European equity markets were lower led by bank stocks, which followed through into U.S. stock index futures markets.

U.S. stock index futures declined as investors weighed multiple risk factors, including the uncertain global economic outlook, ongoing tensions between the U.S. and China and the heightened political tensions in Washington.

Investors are also awaiting signs of progress on additional U.S. stimulus spending from the federal government.

Durable goods orders in August increased 0.4% when a 1.5% increase was expected.


Safe haven flows extended U.S. dollar gains, while riskier currencies sold off. The uncertainty surrounding the upcoming U.S. elections has turned markets cautious.

The euro currency is lower after a report showed euro zone M3 growth was less than anticipated. According to the European Central Bank, euro zone August M3 growth was 9.5% on the year when an increase of 10.1% was anticipated.

The British pound is lower despite news that consumer sentiment in the U.K. improved slightly in September but remained at depressed levels.  The GfK consumer confidence barometer improved to minus 25 in September, an increase of two points compared with minus 27 that was reported in August.


John Williams of the Federal Reserve will speak at 2:10 p.m. central time.

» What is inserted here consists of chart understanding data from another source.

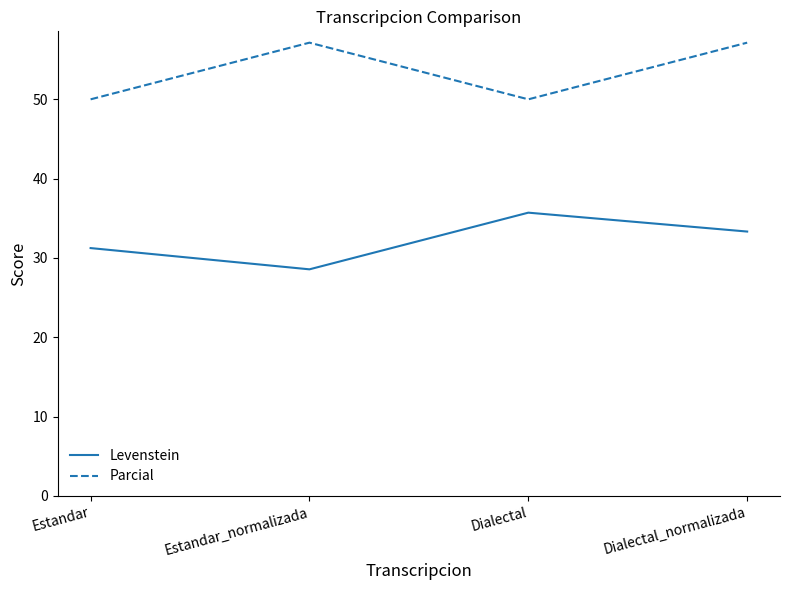

In Levenstein, how many points are lower than both neighbors (excluding endpoints)?

1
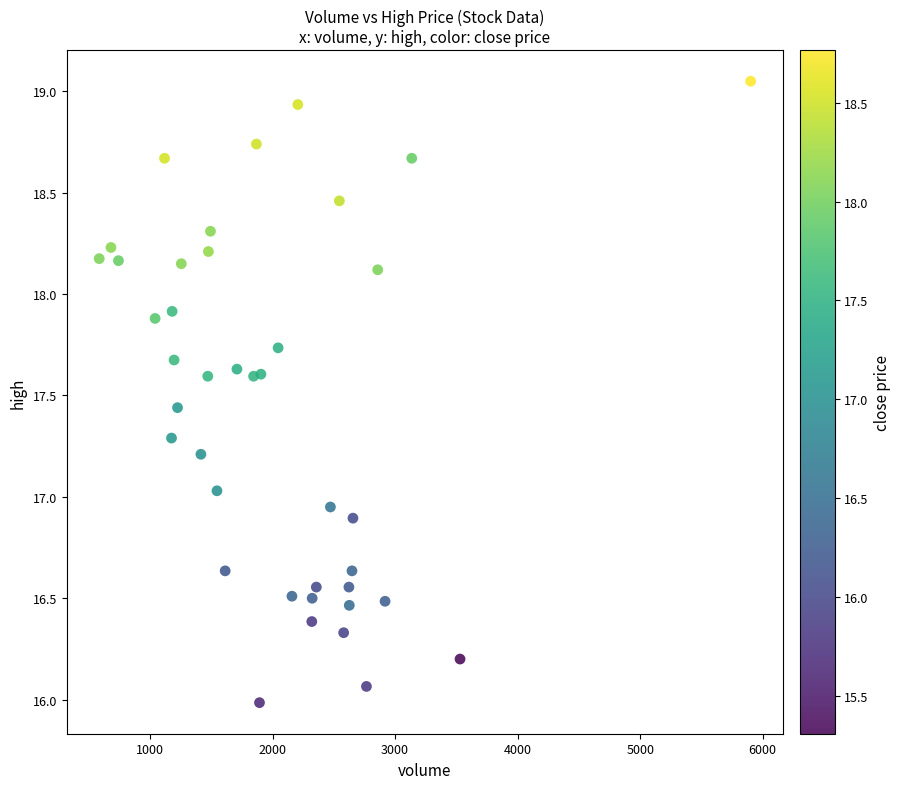

What is the range of Y values (max minus min)?

3.1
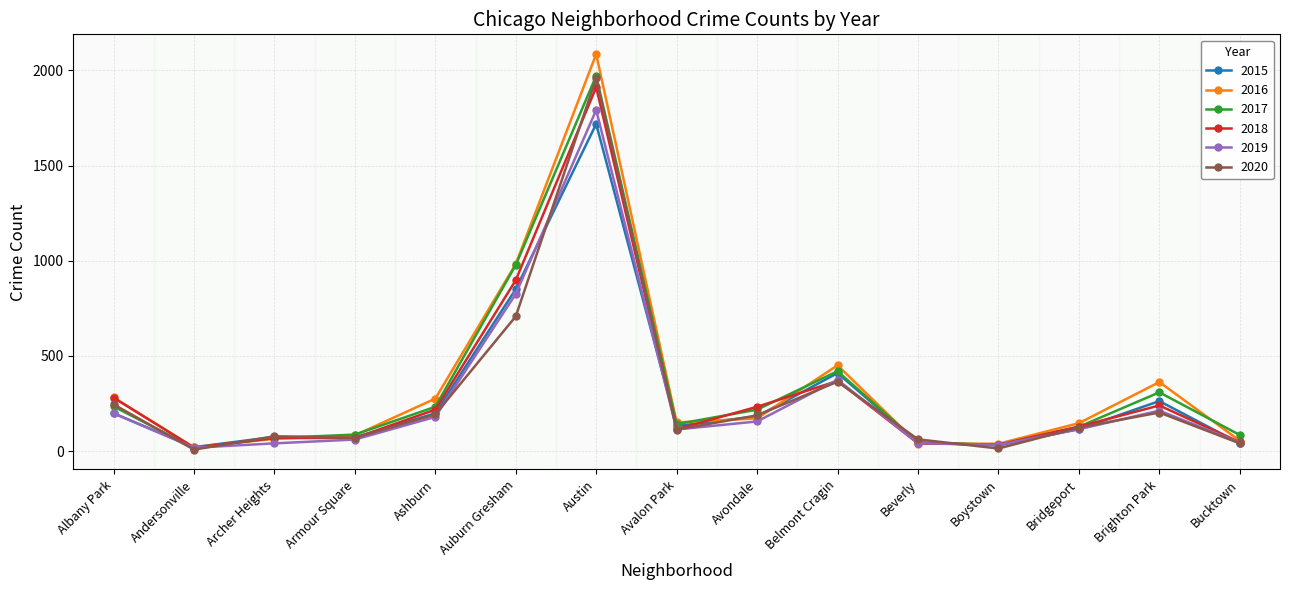

Is this an area chart (filled region under the line)?

No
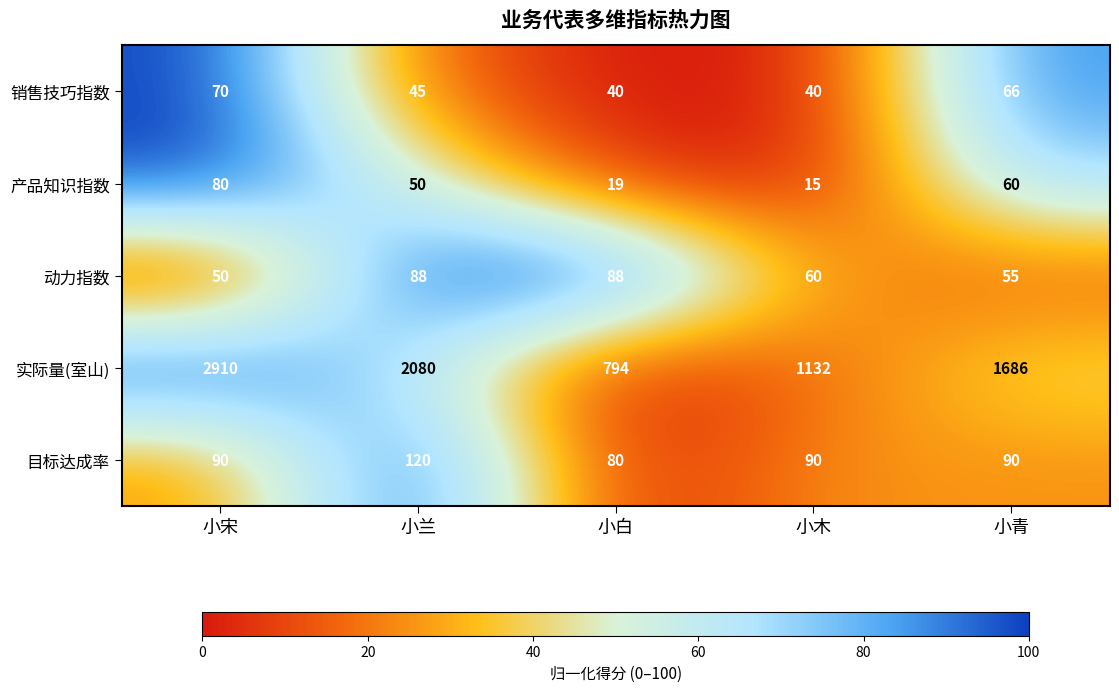

Which series has the largest total across all categories?

实际量(室山)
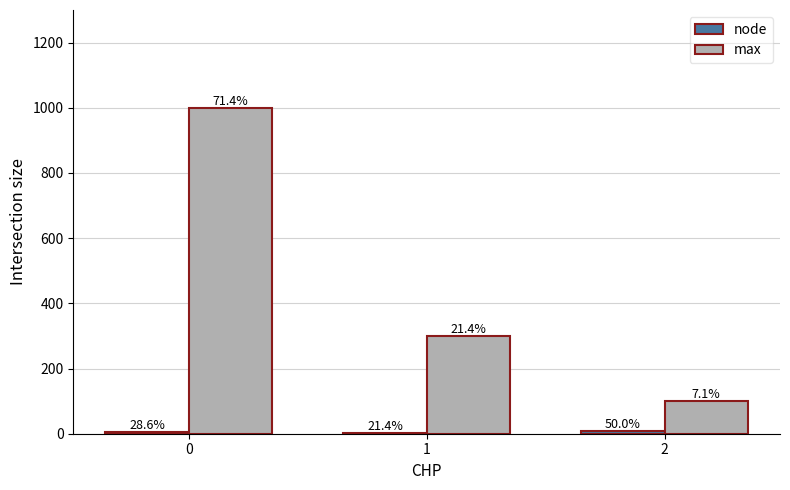

Is the value of max at 0 greater than the value of node at 0?

Yes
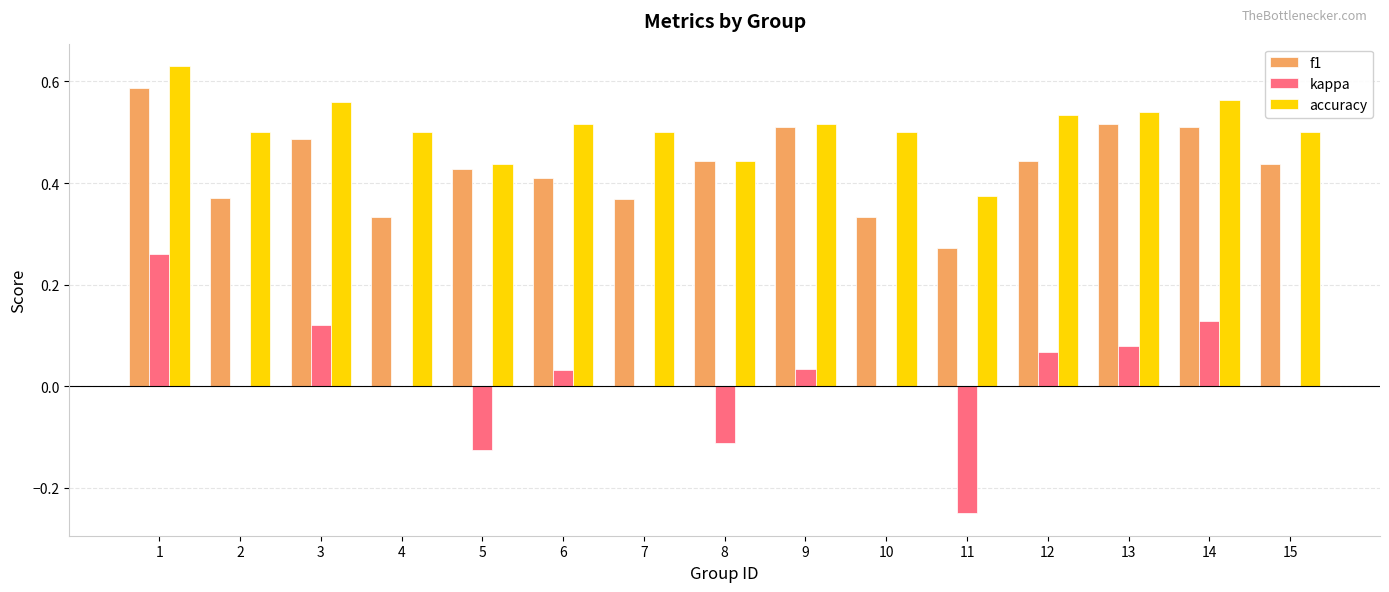

Is it true that f1 equals 0.3 at 13?

False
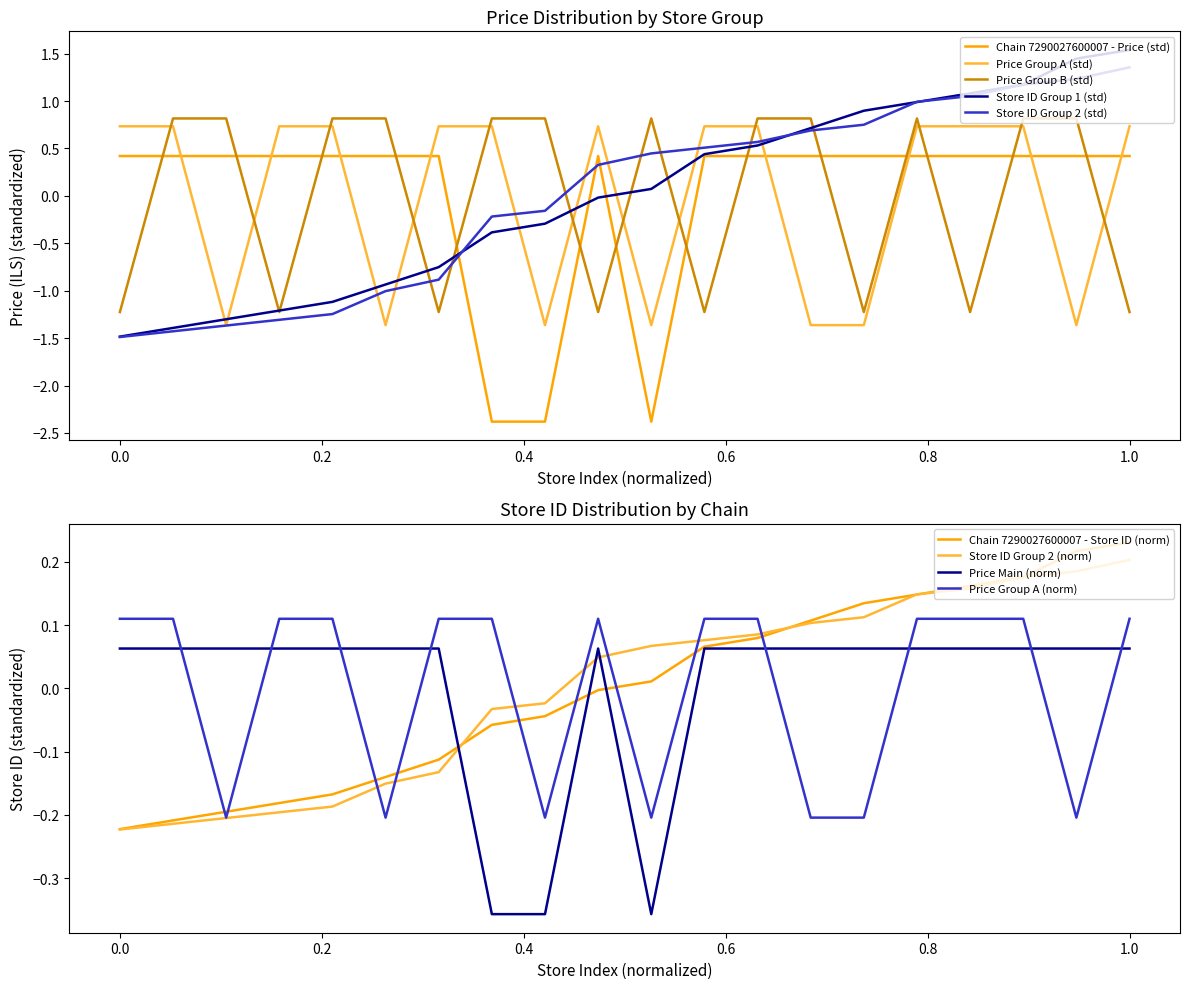

True or false: Price Group B (std) and Chain 7290027600007 - Price (std) intersect in this chart.

True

Interest rate market futures at the short end of the curve are likely to be supported by ideas that major central banks, including the Federal Reserve, will keep short term interest rates low for an extended period. Many analysts believe it will be several years, possibly not until 2023, before the Federal Reserve will be in a position to hike its fed funds rate.

However, futures at the long end of the curve, especially the 30-year Treasury bond futures may be undermined by the inflationary aspects of the Federal Reserve’s “average inflation targeting” policy.

Financial futures markets are predicting there is almost a 100% probability that the Federal Open Market Committee will keep its fed funds rate unchanged at the November 4-5 policy meeting.